What are the three exams that we must take to advance into a higher level of living?
(1) The rebirth of medium and small-scale industries to feed local consumption, and a firm “no” to cheap imports from China and other countries; (2) No going back on new laws, making agriculture a profitable enterprise for the farmers, and investment in silos and supply chains to mitigate any distress sale and spoilage of agro produce; and (3) An Internet-driven education system ensuring inclusive and equitable quality education, and promoting lifelong learning opportunities for all by bringing every single family online and giving them free connectivity. Adoption of technology to prevent the misuse of bandwidth is also important.

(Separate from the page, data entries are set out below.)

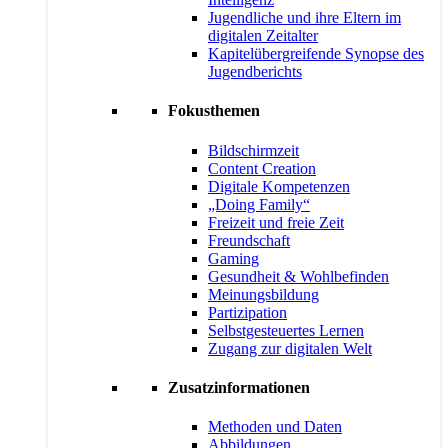
Jugendliche und ihre Eltern im
digitalen Zeitalter
Kapitelübergreifende Synopse des
Jugendberichts
Fokusthemen
Bildschirmzeit
Content Creation
Digitale Kompetenzen
„Doing Family“
Freizeit und freie Zeit
Freundschaft
Gaming
Gesundheit & Wohlbefinden
Meinungsbildung
Partizipation
Selbstgesteuertes Lernen
Zugang zur digitalen Welt
Zusatzinformationen
Methoden und Daten
Abbildungen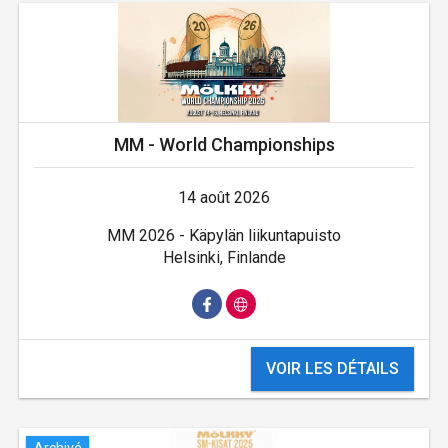
MM - World Championships
14 août 2026
MM 2026 - Käpylän liikuntapuisto
Helsinki, Finlande
VOIR LES DÉTAILS
Archivé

As goes the famous line of American poet, Robert Frost – Two roads diverged in a wood – mankind is standing on an evolutionary crossroad in 2020. Rising to the occasion with grit and determination will usher in a new era of sustained living and social harmony; succumbing to fear and insecurity would throw us back into the past of conflict and chaos.
If only we could learn that very little is needed to live, as we have lived through the lockdown, and that the rest is indulgence and wastage! Quality of work is more important than keeping busy. Spurious travel is best avoided and no more business trips for fun in disguise! The incessant availability of food, electricity, water, law and order, communication, medicines, television and the internet even during lockdown proved that we are not only a robust, but also a resilient social system, better than many Western countries, including the hyped United States.
Darkness has no real existence; it is merely the absence of light, but shadow and light are forever coupled and they fall on the same landscape. In a year from now, COVID-19 would be fully understood. It is the learning or ignoring the lessons of the pandemic that would decide whether Diwali 2021 would be brighter and I have no doubt that it definitely will be if shadows are handled well by leading lives differently.